Letzter Rekord verdeutlicht die neuen Gegebenheiten bei der Migration: Obwohl viele Anträge gestellt werden, ziehen auch täglich dutzende Menschen weiter.

Viele Menschen seien dabei aber noch gar nicht erfasst worden, sagt Lukas Gahleitner-Gertz vom NGO-Zusammenschluss Asylkoordination. "Ich gehe davon aus, dass wir eine Dunkelziffer von mehr als 10.000 Menschen haben, die weiterreisen". Wie er darauf kommt? Die Zahl der Asylwerbenden in der Grundversorgung sei nach wie vor stabil bei rund 20.000, "trotz dieser Anträge".

Erste Zelte im Westen

Was mit den Menschen in der Zwischenzeit passiert, darüber ist nun ein Streit zwischen Bund und Länder entbrannt. Angesichts überfüllter Bundesquartiere appellierten die Bundesbetreuungseinrichtungen (BBU) bereits im Juni an die Länder, ihre Quoten bei der Flüchtlingsunterbringung zu erfüllen, die die meisten nicht einmal im Ansatz erreichen. Passiert ist darauf aber nichts. Erst als vergangene Woche das Innenministerium mit dem Aufstellen erster Zelte in Oberösterreich und Kärnten begann, setzte sich etwas in Bewegung: Vorarlberg bot an, noch diese Woche 70 Plätze für Flüchtlinge in bestehenden Caritas-Quartieren zu schaffen; Tirol wollte bis Ende November 500 Menschen aufnehmen.
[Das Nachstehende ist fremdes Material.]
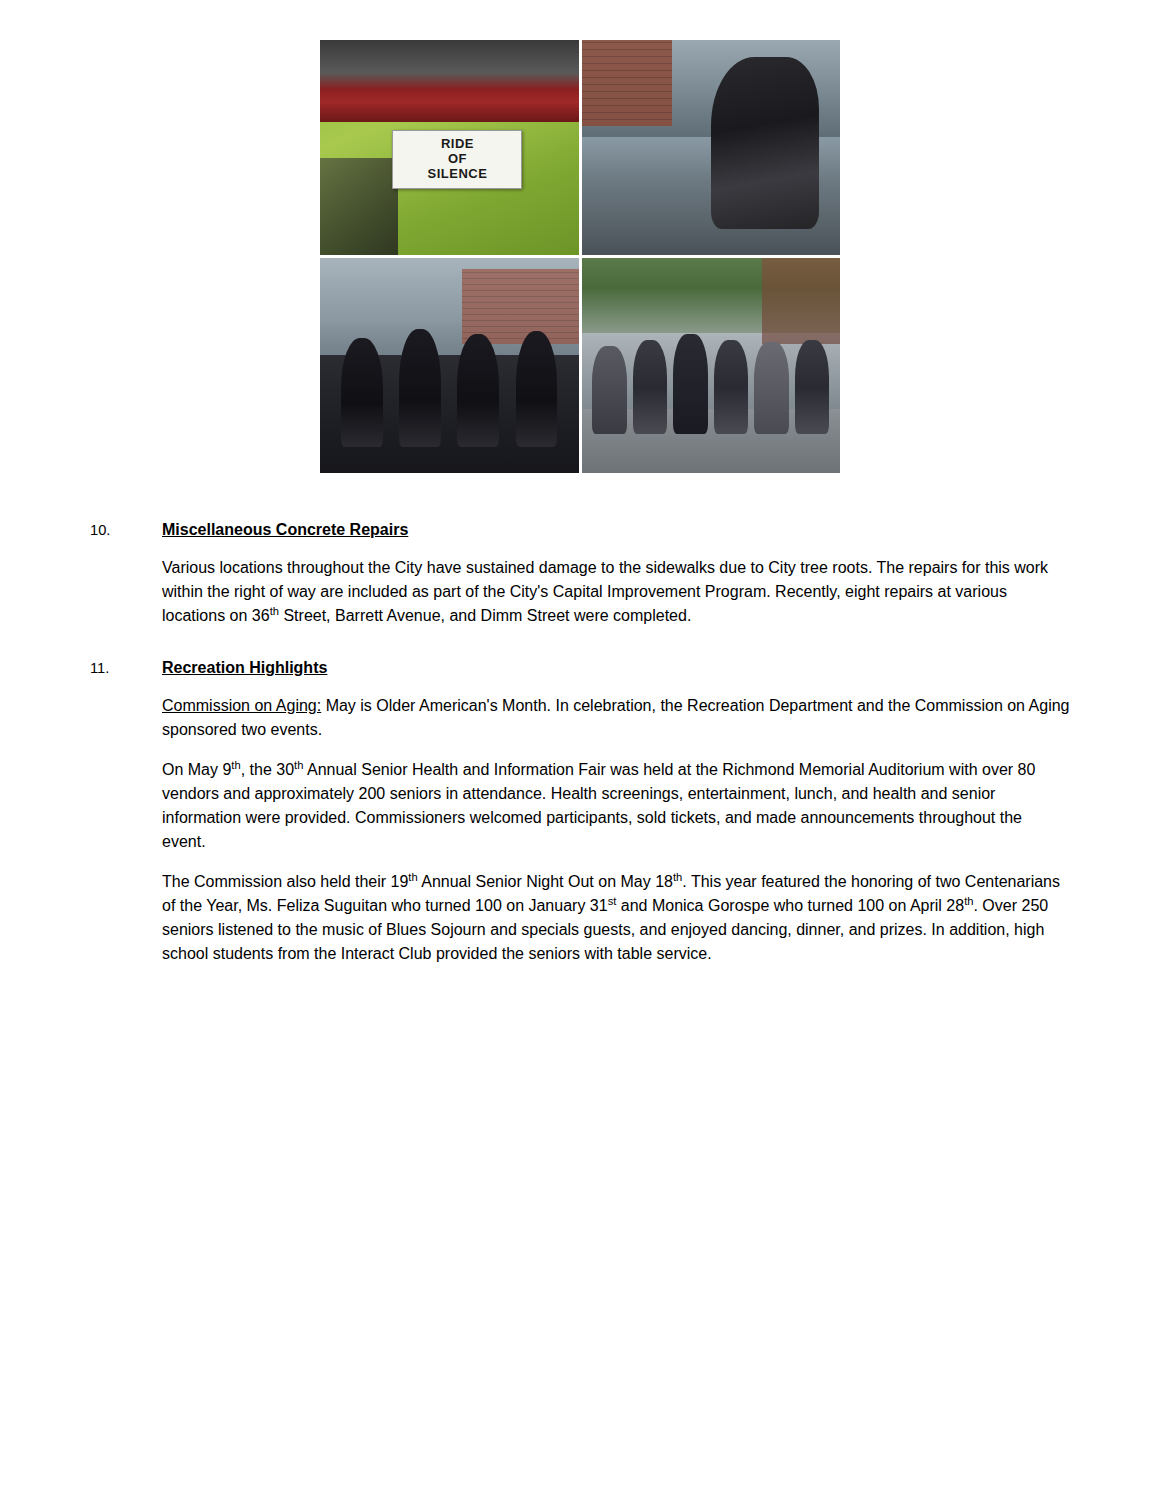RIDE
OF
SILENCE
10. Miscellaneous Concrete Repairs
Various locations throughout the City have sustained damage to the sidewalks due to City tree roots. The repairs for this work within the right of way are included as part of the City's Capital Improvement Program. Recently, eight repairs at various locations on 36th Street, Barrett Avenue, and Dimm Street were completed.
11. Recreation Highlights
Commission on Aging: May is Older American's Month. In celebration, the Recreation Department and the Commission on Aging sponsored two events.
On May 9th, the 30th Annual Senior Health and Information Fair was held at the Richmond Memorial Auditorium with over 80 vendors and approximately 200 seniors in attendance. Health screenings, entertainment, lunch, and health and senior information were provided. Commissioners welcomed participants, sold tickets, and made announcements throughout the event.
The Commission also held their 19th Annual Senior Night Out on May 18th. This year featured the honoring of two Centenarians of the Year, Ms. Feliza Suguitan who turned 100 on January 31st and Monica Gorospe who turned 100 on April 28th. Over 250 seniors listened to the music of Blues Sojourn and specials guests, and enjoyed dancing, dinner, and prizes. In addition, high school students from the Interact Club provided the seniors with table service.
Doch es war wohl zu wenig, und es kam zu spät: Am Donnerstag rollten die ersten weißen Zelte auf dem Gelände der Polizeischule Wiesenhof im Tiroler Absam an. Schon ab Freitag sollen hier 100 Asylwerber nächtigen. Vorarlberg steht das gleiche Szenario bevor: In Feldkirch-Gisingen könnten dieses Wochenende schon 40 Geflüchtete in Zelten unterkommen.

Länder auf Konfrontationskurs

Damit dürfte eine weitere Eskalationsstufe erreicht worden sein: Denn die Länder wollen nicht mitspielen. Der Vorarlberger Sicherheitslandesrat Christian Gantner (ÖVP) "verwehrt sich nach wie vor, dass Flüchtlinge in Vorarlberg in Zelten untergebracht werden", heißt es am Mittwoch aus seinem Büro. Das Land Vorarlberg nehme jetzt mehr Flüchtlinge vom Bund in Caritas-Quartieren auf, wie in der kolportierten Anzahl von Zelten untergebracht werden könnten. Es sei für den Landesrat nicht verständlich, warum deshalb immer noch auf den Zelten bestanden wird.

Warum also? "Die Zelte sind weder Belohnung noch Bestrafung", sagt BBU-Sprecher Thomas Fussenegger im Gespräch mit dem STANDARD. Zwar sehe er die Bemühungen gewisser Länder wie Vorarlbergs, "aber wenn jetzt keine Zelte aufgebaut werden, dann müssen wir die Leute auf die Straße schicken". Es drehe sich jedenfalls nicht um ein "politisches Spiel", betont Fussenegger.

Die gestiegenen Asylanträge machen sich jedenfalls bei der BBU bemerkbar: Jeden Tag kämen derzeit hundert Menschen an. "Gleichzeitig verlässt uns aber nur ein Dutzend." Auch er wolle keine Zelte, aber die einzigen Alternativen wären "die Brücke oder der Park". Was es in seinen Augen bräuchte, seien Quartiere in befestigten Gebäuden, "und das in einer hohen Anzahl".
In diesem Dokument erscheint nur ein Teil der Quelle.